At 6-foot-5 and 206 pounds, Laine is a much bigger man than Hull, 5-foot-11 and about 200 pounds in his playing days, but Laine’s best traits call to mind Hull’s, most notably the release and ability to score from seemingly anywhere. Amazingly, the two players’ career shooting percentages are almost identical. Hull’s is 15.20, and Laine’s is 15.23. Hull played much of his career in the Live Puck Era, but he played the back half against Michelin-man goalies in the Dead Puck Era, so the comparison feels fair.
The criticisms of Laine’s game also mirror those Hull received: that Laine’s two-way game needs work and that his commitment is inconsistent. In all but one of his NHL seasons, the Jets were outshot and outchanced significantly at 5-on-5 with Laine on the ice. Some metrics actually grade Laine as one of the worst defensive players in the entire league over the course of his career. Laine has also been prone to equally monstrous streaks and slumps so far in his career, most notably in 2018-19, when he scored 18 goals in a 12-game stretch and 12 goals across the other 70 games. He bucked that trend last season with his most consistent results to date, scoring at least three goals in every month and averaging a point per game or better in four different months.
So if we’ve established that Hull and Laine share some clear similarities in terms of strengths, weaknesses and career trajectories at the time of being traded, does that mean Laine can become the next Hull?
Working in Laine’s favor are that he’s already done more by 22 than Hull did by 23 and that Laine may be even more gifted in terms of raw physical skill and strength. Laine, however, needs to drastically increase his shot output if Saturday’s trade is to become Brett Hull Trade 2.0 someday. Hull led the NHL in shots three times and finished second three more times. He eclipsed 300 shots eight times. Laine’s career high in shots is 245. He’s yet to crack the top 10 in shots in any season. We can blame some of that output on the fact Jets coach Paul Maurice never entrusted him with true top-line minutes until last season, but even Laine’s per-60 shot rate suggests he needs to increase his volume if he wants to break through and become a generationally elite sniper. Across the three seasons preceding this one, among 393 forwards who logged 1,000 or more minutes total at 5-on-5, Laine sat 81st in shots per 60, landing in the 79th percentile. He also relied on his ability to score from far away a bit too much, as he sat 347th in high-danger shot attempts per 60, landing in the 12th percentile.

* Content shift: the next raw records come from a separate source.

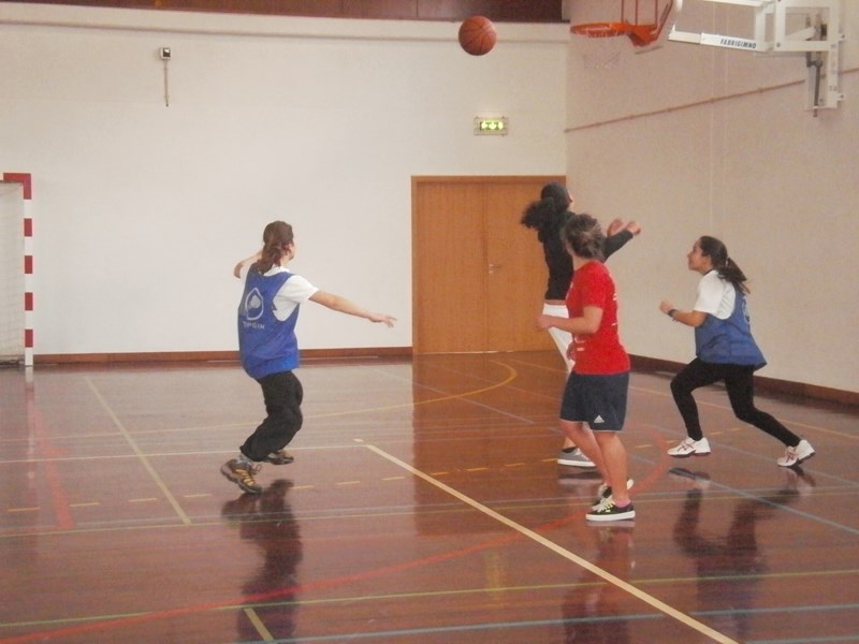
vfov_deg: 22.9
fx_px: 1588
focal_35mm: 64
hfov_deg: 30.3
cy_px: 322
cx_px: 430
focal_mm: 11.3
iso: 1600
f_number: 4.4
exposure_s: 1/250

And yet – Laine still ranks ninth among all players in goals since he debuted in 2016-17. We know his numbers could explode if he upped his shot rate to top-tier levels. What would help him do so is his very own Adam Oates, of course. To be clear, Hull was a legendary talent who would’ve been a Hall of Famer with or without a Hall of Fame center feeding him the puck, but it’s noteworthy that Hull’s peak seasons in terms of goals and shot output coincided with Oates’ 2.5 seasons in St. Louis.

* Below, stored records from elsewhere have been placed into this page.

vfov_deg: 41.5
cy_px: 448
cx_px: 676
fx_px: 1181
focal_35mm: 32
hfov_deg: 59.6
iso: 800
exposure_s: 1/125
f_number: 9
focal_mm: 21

And with all due respect to Max Domi, Laine does not currently have an Adam Oates comparable ready to make magic with him in Columbus. Laine’s supporting cast actually gets a significant downgrade. His most common centers as a Jet were Bryan Little and Mark Scheifele. Domi, the favorite to center Laine once he returns from injury, has more raw offensive skill than Little, but he’s no Scheifele.
So can Laine become Brett Hull 2.0? The skill set says yes. The situation, however, doesn’t set Laine up perfectly. He’s also an RFA this coming off-season. So his fate is anything but set.